Copy the rows below word for word, starting at the line containing "Respuestas: (1)" and running through the end of the rows, leaving out the pictures.

:: Input

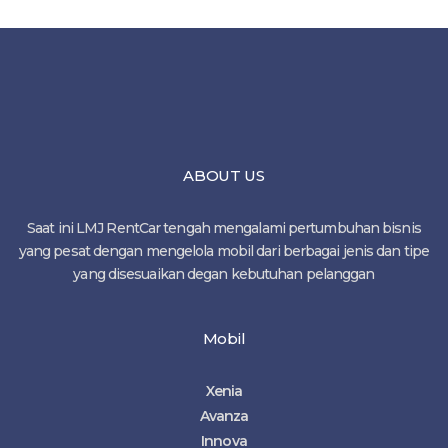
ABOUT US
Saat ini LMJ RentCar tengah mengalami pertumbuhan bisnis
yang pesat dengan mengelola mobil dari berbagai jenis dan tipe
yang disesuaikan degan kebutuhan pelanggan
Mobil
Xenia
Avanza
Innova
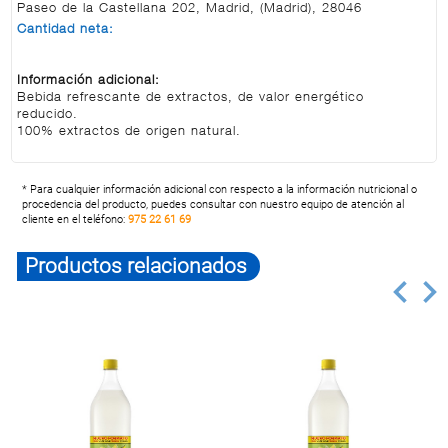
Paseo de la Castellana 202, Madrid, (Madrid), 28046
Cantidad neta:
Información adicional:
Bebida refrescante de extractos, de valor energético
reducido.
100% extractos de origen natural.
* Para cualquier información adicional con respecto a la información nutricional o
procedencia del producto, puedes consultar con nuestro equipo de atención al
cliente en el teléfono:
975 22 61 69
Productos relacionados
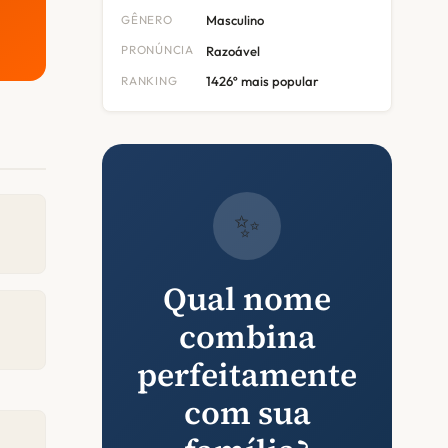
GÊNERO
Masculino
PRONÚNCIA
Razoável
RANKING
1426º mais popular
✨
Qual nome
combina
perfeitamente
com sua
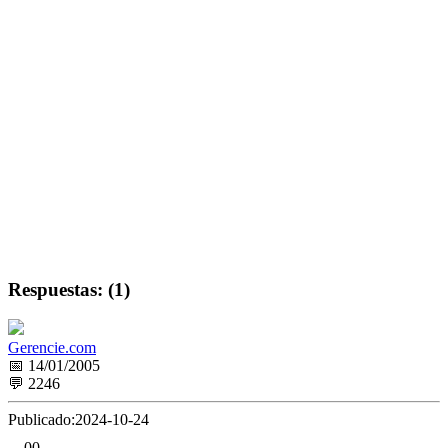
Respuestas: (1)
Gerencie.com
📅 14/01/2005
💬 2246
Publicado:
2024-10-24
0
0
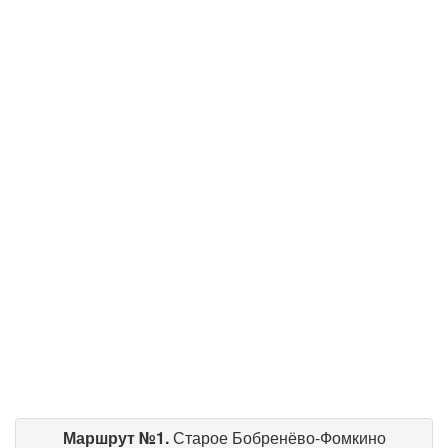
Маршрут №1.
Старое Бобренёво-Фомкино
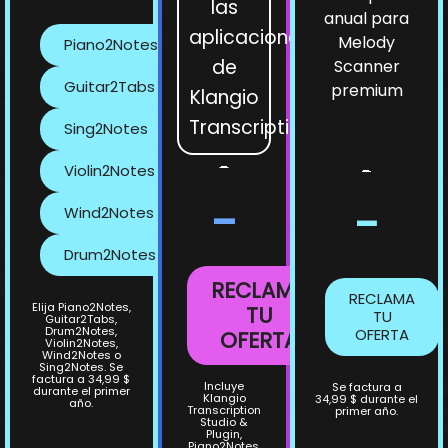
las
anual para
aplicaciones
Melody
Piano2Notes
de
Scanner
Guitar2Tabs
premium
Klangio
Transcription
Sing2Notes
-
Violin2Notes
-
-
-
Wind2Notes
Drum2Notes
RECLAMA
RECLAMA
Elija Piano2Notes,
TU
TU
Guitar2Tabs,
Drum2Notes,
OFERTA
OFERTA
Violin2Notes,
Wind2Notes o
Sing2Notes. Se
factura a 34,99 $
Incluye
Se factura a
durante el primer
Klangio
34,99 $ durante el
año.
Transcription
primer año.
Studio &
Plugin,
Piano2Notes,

::::

Output:
Respuestas: (1)
Gerencie.com
📅 14/01/2005
💬 2246
Publicado:
2024-10-24
0
0
Маршрут №1.
Старое Бобренёво-Фомкино
las
anual para
aplicaciones
Melody
Piano2Notes
de
Scanner
Guitar2Tabs
premium
Klangio
Transcription
Sing2Notes
-
Violin2Notes
-
-
-
Wind2Notes
Drum2Notes
RECLAMA
RECLAMA
Elija Piano2Notes,
TU
TU
Guitar2Tabs,
Drum2Notes,
OFERTA
OFERTA
Violin2Notes,
Wind2Notes o
Sing2Notes. Se
factura a 34,99 $
Incluye
Se factura a
durante el primer
Klangio
34,99 $ durante el
año.
Transcription
primer año.
Studio &
Plugin,
Piano2Notes,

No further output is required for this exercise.